Swiss taxation: a springboard or a hindrance for start-ups?
Only in September 2022, nearly 4,000 companies were created, according to data provided by the start-ups.ch website. It represents an increase of 10.13% compared to September 2021 and 16.72% compared to August 2022 (START-UPS.CHBlog). However, a tax shadow could well have the effect of undermining this healthy momentum for the Swiss economy.
Tax environment - key factor
Switzerland offers companies and start-ups an attractive tax environment, with Swiss corporate tax rates among the lowest in Europe. However, a recent change in the tax practice regarding employee incentive plans (EIP), affecting participants to these plans, has led to a worrying level of unpredictability and complexity in Switzerland.
The already complicated situation has become even more complex with an amendment of a federal circular letter, at the end of 2020, whose effects can be measured with more accuracy now. This deterioration of the tax situation could be a hindrance to the development of high-tech start-ups in Switzerland. This is at least the feeling of tax advisors and lawyers when they discuss this topic with their start-up's clients.
Employee incentive plan - a crucial asset
To grow, high-tech start-ups must quickly surround themselves with specialists and qualified employees and retain them. The taxation of these people, together with the taxation of the start-up, is a decisive criterion in the choice of a location and a tax system.
As a start-up has only limited financial means to pay its talents, it will rely on EIP, such as stock option or share plans. In addition to a cash salary, these plans entitle the participants to shares in the company, either free of charge or at an agreed price. The employees concerned will benefit from this, since by contributing to the development of the start-up, they will participate in the increase in value of the company's share.
A tax practice that is too complex
The tax system applicable to EIP must therefore be attractive and stable, and its consequences easy to anticipate for participants.
In Swiss taxation, there are two key moments: (i) the grant of the shares and (ii) the sale of the shares, which can take place years after the grant. The grant of the shares is taxed as salary, on the difference between the value of the shares and the price paid by the beneficiary. The (potential) capital gain resulting from the sale of the shares (i.e., the difference between the share value at the time of the sale and the share value at the time of the grant) is tax-free.
These principles seem simple, but tax practice has developed a much more complex method of taxation. The grant of the shares does generate taxable salary. The capital gain realized at the time of sale however may in some cases, instead of being exempt, also represent salary.
This Swiss tax practice can be summarized as follows. If, at the time of grant, the share is valued according to a market transaction value (e.g. a market value based on a previous or current share sale value), the exemption of the capital gain at the time of sale is guaranteed so to say.

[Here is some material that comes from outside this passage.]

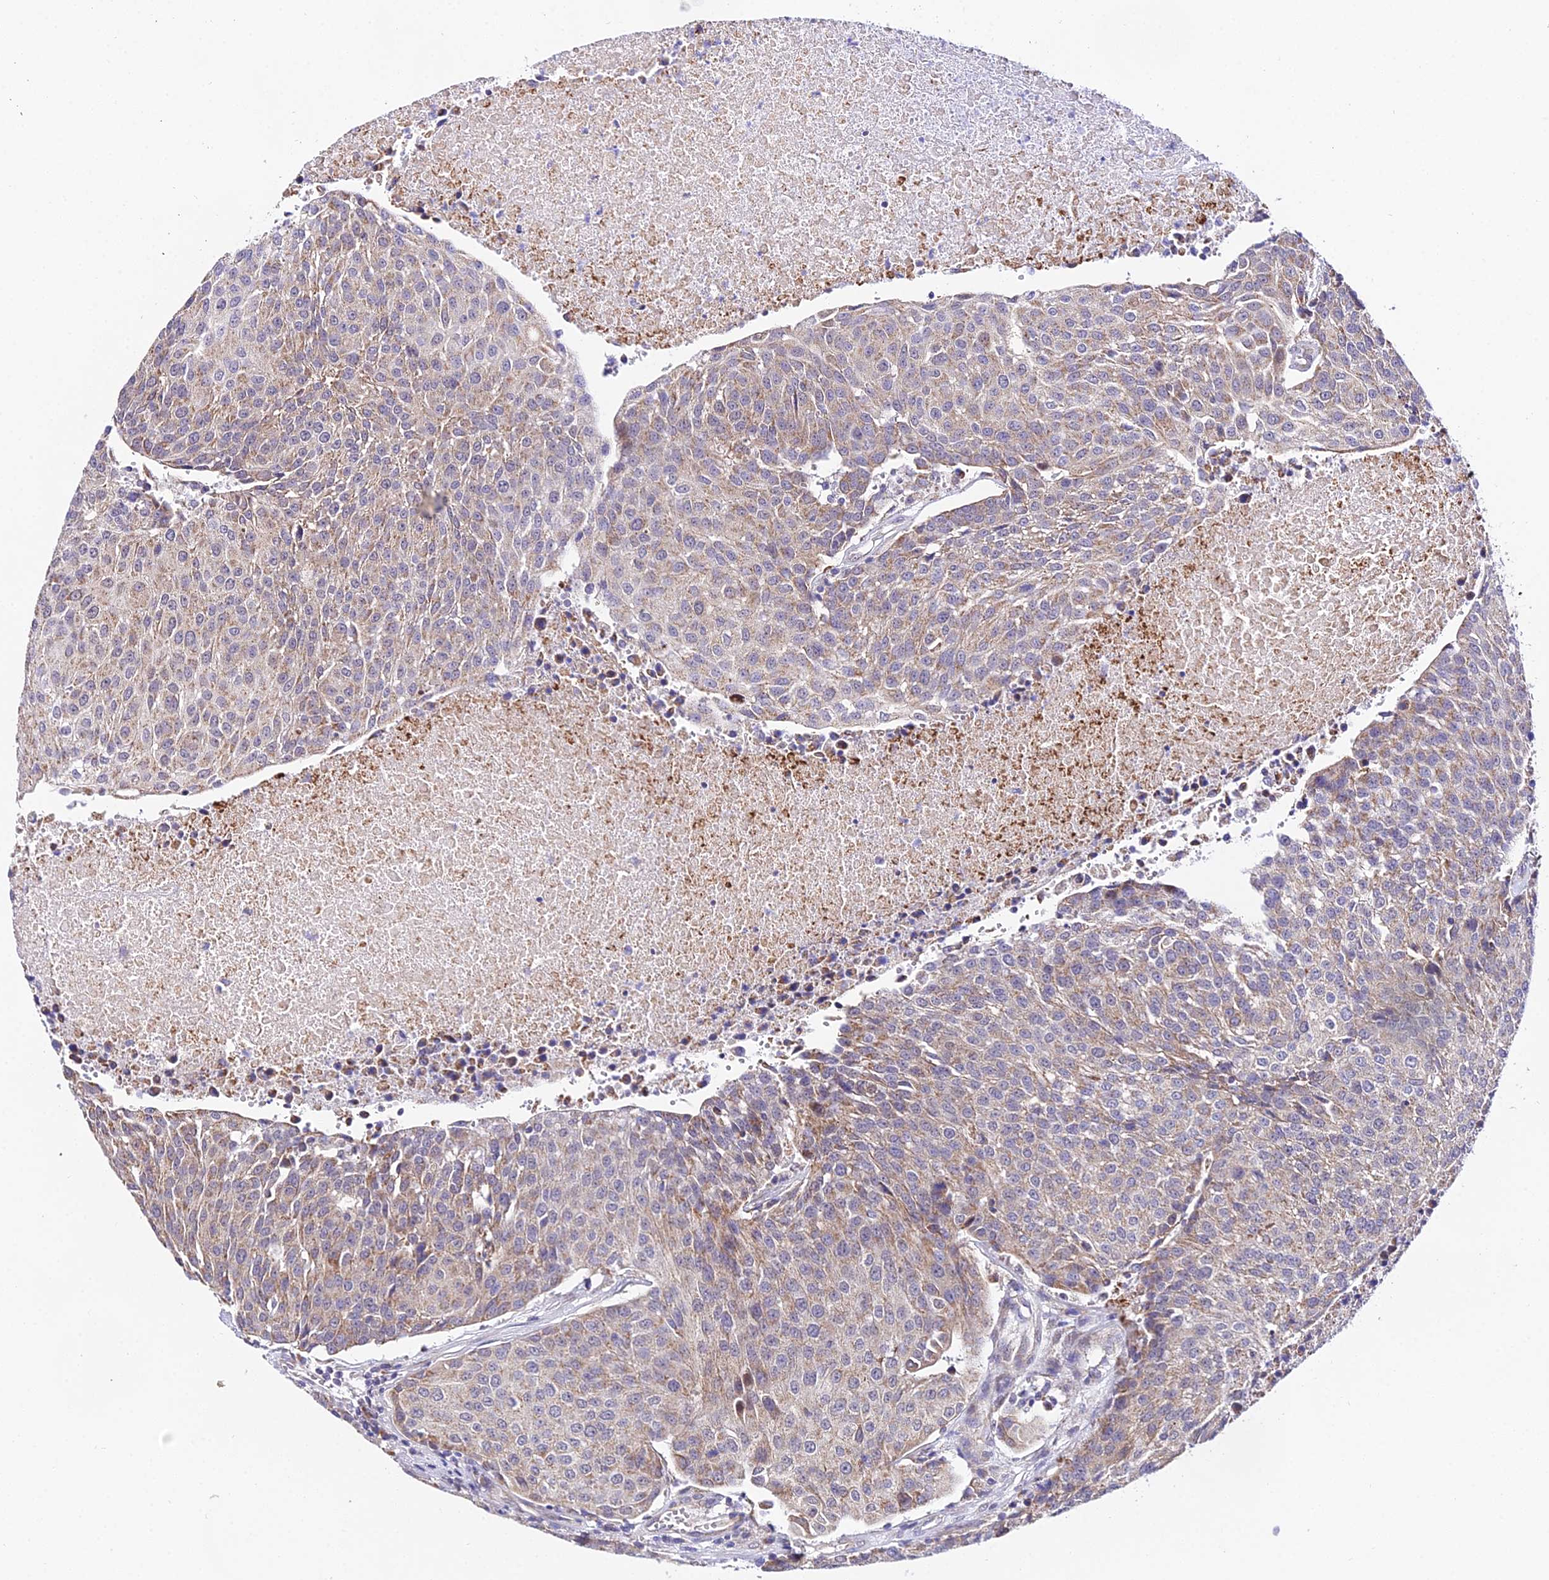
{"staining": {"intensity": "weak", "quantity": "25%-75%", "location": "cytoplasmic/membranous"}, "tissue": "urothelial cancer", "cell_type": "Tumor cells", "image_type": "cancer", "snomed": [{"axis": "morphology", "description": "Urothelial carcinoma, High grade"}, {"axis": "topography", "description": "Urinary bladder"}], "caption": "Immunohistochemistry of high-grade urothelial carcinoma displays low levels of weak cytoplasmic/membranous expression in approximately 25%-75% of tumor cells. The protein of interest is shown in brown color, while the nuclei are stained blue.", "gene": "ATP5PB", "patient": {"sex": "female", "age": 85}}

However, in the absence of a recent fair market value, the shares are valued by the tax authorities according to a formula (the so-called "practitioner method"). In case a formula value is applied at grant, the gain realized at sale will be considered as salary for the part of the gain exceeding the formula value. The new practice provides however that after a five-year holding period by the participant, the capital gain will be fully tax exempt. However, certain events, such as a substantial share sale by other shareholders, a trade-sale of the company or an IPO, may, if they occur during the five-year period, interrupt this period permanently. In this case, the capital gain from the subsequent sale by a participant will not benefit from a tax exemption and will, for the most part, be treated as salary.
Inequalities in taxation
The situation for the participants is thus confusing and difficult to predict. They have no control over the method of valuation of the share at the time of grant. Moreover, they have no control over the events described above (sale of the shares by others, trade-sale or IPO), which interrupt the five-year period and jeopardize the hope for capital gain tax exemption at sale.
Thus, within the same company, the luckiest employees will have obtained shares in the company valued on a fair market transaction, and others on the basis of a formula value. The former will have their capital gain fully exempted at the time of sale, and the latter may suffer this gain to become taxable.
To make matters worse, beneficiaries of EIP domiciled in cantons other than the canton where the company has its registered office may be subject to different tax treatments, depending on the applicable method of valuation applied by the local tax authorities. It would be desirable, for example, that the valuation of the shares agreed by the canton of the start-up's registered office be binding on the other cantons.
To compete with other countries, such as the United States, France or Germany, where the taxation of EIP is more transparent and less random, Switzerland would be inspired to reconsider its tax practice not to jeopardize its tax attractiveness.
In conclusion, the current tax practice creates inequalities and a feeling of insecurity. Some start-ups are therefore wondering about their future in Switzerland, since one of the main advantages of its tax system, i.e. the tax exemption of capital gains realized on EIP share sales, cannot be an argument for recruitment. To overcome the uncertainties resulting from the current practice, it will be necessary to consider its simplification through a mechanism allowing participants for more tax predictability, between the grant and the sale of their shares.